For decades, Colombians voted with an eye on the bloody conflict with leftist rebels that dominated their country and politics.

But on Sunday they will cast their ballots in the first presidential election since the signing of a peace accord with the nation's biggest rebel group to end the conflict and will be weighing issues like corruption, inequality, crime and relations with their crisis-plagued neighbor Venezuela.

The two leading candidates have presented dramatically different visions for both Colombia's economic model and the future of its divisive peace process in a polarizing campaign driven by a wave of anti-establishment sentiment.

Leading the polls is conservative former senator Ivan Duque, the protege of influential former President Alvaro Uribe, the leading critic of the peace deal, but surveys suggest he is unlikely to get the more than 50 percent of votes required to avoid a June runoff. He's being chased by Gustavo Petro, a former guerrilla and ex-Bogota mayor, whose rise has triggered concerns he would push Colombia dangerously toward the left and rattle markets.

At least two other candidates trail within reach of obtaining the coveted second spot.

"If he wins, he has an opportunity to bridge some of these divides in Colombia," said Michael Shifter, president of the Inter-American Dialogue, referring to front-runner Duque. "But the big unknown is what Uribe's role will be."

The campaign has sparked fears on both the left and right of Colombia's political spectrum, with Duque's critics cautioning that his presidency would be tantamount to a constitutionally-barred third term for Uribe. Though hugely popular among Colombians for improving security and weakening illegal armed groups, Uribe also presided over grave human rights violations by the military.
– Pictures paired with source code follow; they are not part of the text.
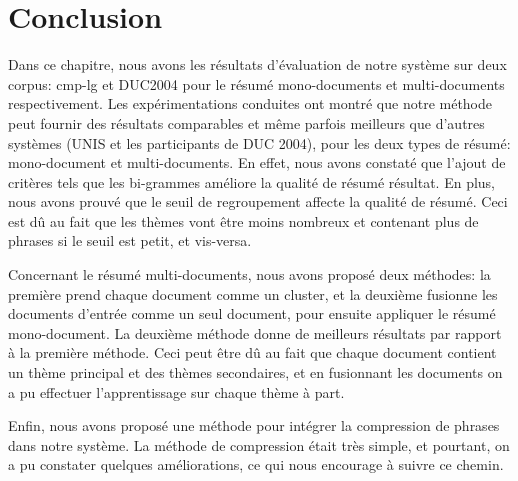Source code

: \documentclass[a4paper,12pt,oneside]{../use/ESIthesis}
\begin{document}
\section{Conclusion}

Dans ce chapitre, nous avons les résultats d'évaluation de notre système sur deux corpus: cmp-lg et DUC2004 pour le résumé mono-documents et multi-documents respectivement. 
Les expérimentations conduites ont montré que notre méthode peut fournir des résultats comparables et même parfois meilleurs que d'autres systèmes (UNIS et les participants de DUC 2004), pour les deux types de résumé: mono-document et multi-documents. 
En effet, nous avons constaté que l'ajout de critères tels que les bi-grammes améliore la qualité de résumé résultat.
En plus, nous avons prouvé que le seuil de regroupement affecte la qualité de résumé. 
Ceci est dû au fait que les thèmes vont être moins nombreux et contenant plus de phrases si le seuil est petit, et vis-versa.

Concernant le résumé multi-documents, nous avons proposé deux méthodes: la première prend chaque document comme un cluster, et la deuxième fusionne les documents d'entrée comme un seul document, pour ensuite appliquer le résumé mono-document. 
La deuxième méthode donne de meilleurs résultats par rapport à la première méthode.
Ceci peut être dû au fait que chaque document contient un thème principal et des thèmes secondaires, et en fusionnant les documents on a pu effectuer l'apprentissage sur chaque thème à part. 

Enfin, nous avons proposé une méthode pour intégrer la compression de phrases dans notre système. 
La méthode de compression était très simple, et pourtant, on a pu constater quelques améliorations, ce qui nous encourage à suivre ce chemin.


\ifx\wholebook\relax\else
 \cleardoublepage
  
 
 
\end{document}

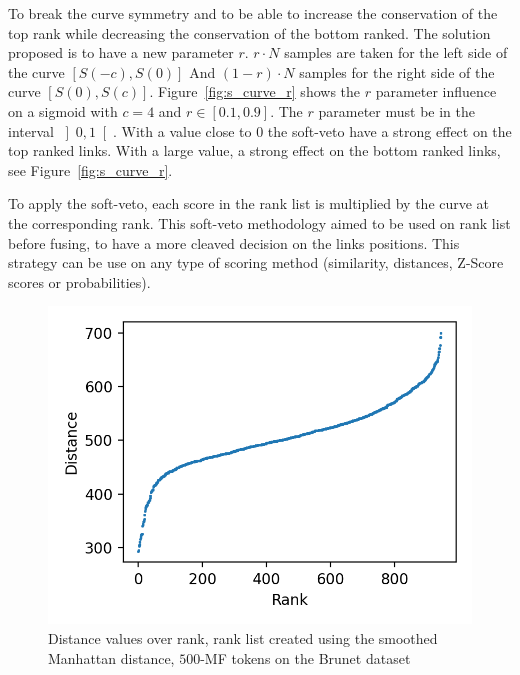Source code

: To break the curve symmetry and to be able to increase the conservation of the top rank while decreasing the conservation of the bottom ranked.
The solution proposed is to have a new parameter $r$.
$r \cdot N$ samples are taken for the left side of the curve $\left[S(-c), S(0)\right]$
And $(1-r) \cdot N$ samples for the right side of the curve $\left[S(0), S(c)\right]$.
Figure~\ref{fig:s_curve_r} shows the $r$ parameter influence on a sigmoid with $c = 4$ and $r \in \left[0.1, 0.9\right]$.
The $r$ parameter must be in the interval $\left]0, 1\right[$.
With a value close to $0$ the soft-veto have a strong effect on the top ranked links.
With a large value, a strong effect on the bottom ranked links, see Figure~\ref{fig:s_curve_r}.

To apply the soft-veto, each score in the rank list is multiplied by the curve at the corresponding rank.
This soft-veto methodology aimed to be used on rank list before fusing, to have a more cleaved decision on the links positions.
This strategy can be use on any type of scoring method (similarity, distances, Z-Score scores or probabilities).

\begin{figure}
  \centering
  \caption{Distance values over rank, rank list created using the smoothed Manhattan distance, $500$-MF tokens on the Brunet dataset}
  \label{fig:distance_over_rank}
  \includegraphics[width=\linewidth]{img/distance_over_rank.png}
\end{figure}

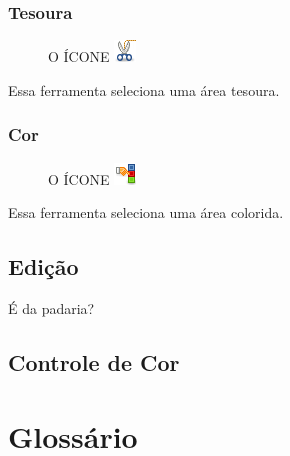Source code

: \documentclass[12pt,onecolumn]{article}
\begin{document}
      \subsubsection{Tesoura}
      \begin{figure}[H]
        O ÍCONE
        \includegraphics{gimp-icons/stock-tool-iscissors-22.png}
        \label{fig:scissorsselect}
      \end{figure}
      Essa ferramenta seleciona uma área tesoura.
      
      \subsubsection{Cor}
      \begin{figure}[H]
        O ÍCONE
        \includegraphics{gimp-icons/stock-tool-by-color-select-22.png}
        \label{fig:colorselect}
      \end{figure}
      Essa ferramenta seleciona uma área colorida.


  \subsection{Edição}
    É da padaria?
    
  \subsection{Controle de Cor}

\section{Glossário}
\end{document}
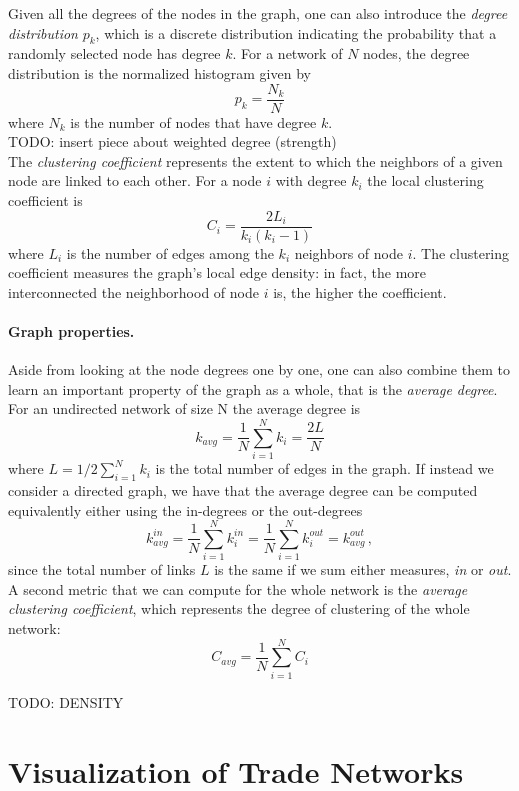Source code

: Given all the degrees of the nodes in the graph, one can also introduce the \textit{degree distribution} $p_k$, which is a discrete distribution indicating the probability that a randomly selected node has degree $k$. For a network of $N$ nodes, the degree distribution is the normalized histogram given by 
\[ p_k = \frac{N_k}{N} \]
where $N_k$ is the number of nodes that have degree $k$. \\

TODO: insert piece about weighted degree (strength) \\

The \textit{clustering coefficient} represents the extent to which the neighbors of a given node are linked to each other. For a node $i$ with degree $k_i$ the local clustering coefficient is
\[
    C_i = \frac{2 L_i}{k_i(k_i-1)}
\]
where $L_i$ is the number of edges among the $k_i$ neighbors of node $i$.
The clustering coefficient measures the graph's local edge density: in fact, the more interconnected the neighborhood of node $i$ is, the higher the coefficient.

\paragraph{Graph properties.}
Aside from looking at the node degrees one by one, one can also combine them to learn an important property of the graph as a whole, that is the \textit{average degree}. For an undirected network of size N the average degree is 
\[ k_{avg} = \frac{1}{N}\sum_{i=1}^N k_i = \frac{2 L }{N} \]
where $L = 1/2 \sum_{i=1}^N k_i$ is the total number of edges in the graph. If instead we consider a directed graph, we have that the average degree can be computed equivalently either using the in-degrees or the out-degrees
\[
    k_{avg}^{in} = \frac{1}{N} \sum_{i=1}^N k_i^{in} = \frac{1}{N} \sum_{i=1}^N k_i^{out} = k_{avg}^{out}\,,
\]
since the total number of links $L$ is the same if we sum either measures, \textit{in} or \textit{out}.
A second metric that we can compute for the whole network is the \textit{average clustering coefficient}, which represents the degree of clustering of the whole network:
\[
    C_{avg} = \frac{1}{N} \sum_{i=1}^N C_i
\]

TODO: DENSITY

\pagebreak
\section{Visualization of Trade Networks}

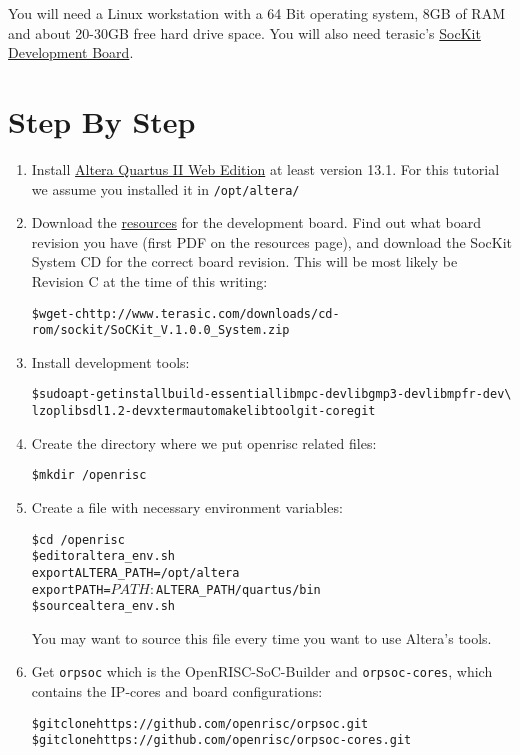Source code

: \documentclass[twoside]{article}
\begin{document}
You will need a Linux workstation with a 64 Bit operating system, 8GB
of RAM and about 20-30GB free hard drive space. You will also need
terasic's
\href{http://www.terasic.com.tw/cgi-bin/page/archive.pl?Language=English\&No=816}{SocKit
  Development Board}.


\section{Step By Step}
\begin{enumerate}
\item Install \href{http://dl.altera.com/?edition=web}{Altera Quartus
    II Web Edition} at least version 13.1. For this tutorial we assume
  you installed it in \texttt{/opt/altera/}

\item Download the
  \href{http://www.terasic.com.tw/cgi-bin/page/archive.pl?Language=English\&CategoryNo=165\&No=816\&PartNo=4}{resources}
  for the development board. Find out what board revision you have
  (first PDF on the resources page), and download the SocKit System CD
  for the correct board revision. This will be most likely be Revision
  C at the time of this writing:
  \begin{alltt}
\$ wget -c http://www.terasic.com/downloads/cd-rom/sockit/SoCKit\_V.1.0.0\_System.zip
  \end{alltt}

\item Install development tools:
  \begin{alltt}
\$ sudo apt-get install build-essential libmpc-dev libgmp3-dev libmpfr-dev  \textbackslash
                       lzop libsdl1.2-dev xterm automake libtool git-core git
  \end{alltt}

\item Create the directory where we put openrisc related files:
  \begin{alltt}
\$ mkdir ~/openrisc
  \end{alltt}

\item Create a file with necessary environment variables:
  \begin{alltt}
\$ cd ~/openrisc
\$ editor altera_env.sh
\hrulefill
export ALTERA_PATH=/opt/altera
export PATH=$PATH:$ALTERA_PATH/quartus/bin
\hrulefill
\$ source altera_env.sh
  \end{alltt}
  You may want to source this file every time you want to use Altera's
  tools.

\item Get \texttt{orpsoc} which is the OpenRISC-SoC-Builder and
  \texttt{orpsoc-cores}, which contains the IP-cores and board
  configurations:
  \begin{alltt}
\$ git clone https://github.com/openrisc/orpsoc.git
\$ git clone https://github.com/openrisc/orpsoc-cores.git
  \end{alltt}

\end{enumerate}
\end{document}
Meanwhile, Petro and his populist platform have drawn comparisons from fearmongering critics to the late Venezuelan socialist leader Hugo Chavez, who Petro once admired. He brought Chavez to Colombia in 1994 shortly after the Venezuelan paratrooper was released from jail, where he was sent for staging a military coup, and the relationship between the two has dogged Petro throughout his campaign.

Petro says Venezuela's economic model doesn't work and calls himself a "strong adversary" of the neighboring country's current president, Nicolas Maduro.

He is proposing an overhaul of Colombia's economic model to free it from its dependence on oil exports and instead boost agricultural production through land reform. His campaign says he'd dramatically increase taxes on unproductive lands to encourage landholders to sell them to the state.

Hollman Morris, a Colombian journalist who has been supporting Petro's campaign, said Petro's trajectory from leftist militant to congressman and mayor of Bogota, and now possibly to the presidency as an important sign of Colombia's political evolution as voters show they are willing to move beyond long-held fears of leftist contenders.

"We think Colombia has reached an important level of maturation," Morris said at Petro's campaign headquarters. "But also, Colombia has begun to realize the decline of its traditional political class, which is totally involved in corruption."

In the final days before the vote, Petro accused officials of failing to address a voting software glitch that he said could lead to fraud.

That led to an outcry among his competitors and a rare intrusion in the campaign from outgoing President Juan Manuel Santos, who said "leftist extremists are the same as right-wing extremists: they invent frauds where they don't exist."

Aside from the economy, both Petro and Duque differ on the peace accord, which has been slow to implement and remains controversial among many Colombians who believe it granted overly generous terms to demobilized guerrillas. Petro supports the accord while Duque has said it needs "correcting."

With Colombia's political polls notoriously off, there's still room for an upset with candidates like former Medellin mayor Sergio Fajardo and former Vice President German Vargas Lleras trailing close behind.

Fajardo, who is credited with Medellin's transformation from a hotbed of crime into a growing tourist destination, has run on a platform of rooting out corruption and boosting social programs. Vargas Lleras is pledging to create more than 1 million new jobs.